▸ **Task statement**
Would you print each of the rows below character for character, leaving nothing out and changing nothing?

******************************

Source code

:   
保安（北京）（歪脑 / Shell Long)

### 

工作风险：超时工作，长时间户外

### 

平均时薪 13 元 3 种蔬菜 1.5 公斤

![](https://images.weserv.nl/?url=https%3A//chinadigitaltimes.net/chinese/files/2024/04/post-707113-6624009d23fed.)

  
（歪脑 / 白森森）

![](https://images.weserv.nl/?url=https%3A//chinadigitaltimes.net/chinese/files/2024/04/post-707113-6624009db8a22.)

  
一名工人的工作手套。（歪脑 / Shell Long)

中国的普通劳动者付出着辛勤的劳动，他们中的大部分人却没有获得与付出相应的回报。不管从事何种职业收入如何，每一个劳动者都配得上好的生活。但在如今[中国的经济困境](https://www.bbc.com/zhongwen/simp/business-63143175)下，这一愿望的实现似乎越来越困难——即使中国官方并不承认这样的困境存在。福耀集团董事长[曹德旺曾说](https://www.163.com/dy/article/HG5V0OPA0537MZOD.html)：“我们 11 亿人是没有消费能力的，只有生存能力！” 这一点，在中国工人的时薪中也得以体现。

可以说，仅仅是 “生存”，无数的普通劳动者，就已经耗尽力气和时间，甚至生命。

******************************

▸ **Answer for the task**
Source code

:   
保安（北京）（歪脑 / Shell Long)

### 

工作风险：超时工作，长时间户外

### 

平均时薪 13 元 3 种蔬菜 1.5 公斤

![](https://images.weserv.nl/?url=https%3A//chinadigitaltimes.net/chinese/files/2024/04/post-707113-6624009d23fed.)

  
（歪脑 / 白森森）

![](https://images.weserv.nl/?url=https%3A//chinadigitaltimes.net/chinese/files/2024/04/post-707113-6624009db8a22.)

  
一名工人的工作手套。（歪脑 / Shell Long)

中国的普通劳动者付出着辛勤的劳动，他们中的大部分人却没有获得与付出相应的回报。不管从事何种职业收入如何，每一个劳动者都配得上好的生活。但在如今[中国的经济困境](https://www.bbc.com/zhongwen/simp/business-63143175)下，这一愿望的实现似乎越来越困难——即使中国官方并不承认这样的困境存在。福耀集团董事长[曹德旺曾说](https://www.163.com/dy/article/HG5V0OPA0537MZOD.html)：“我们 11 亿人是没有消费能力的，只有生存能力！” 这一点，在中国工人的时薪中也得以体现。

可以说，仅仅是 “生存”，无数的普通劳动者，就已经耗尽力气和时间，甚至生命。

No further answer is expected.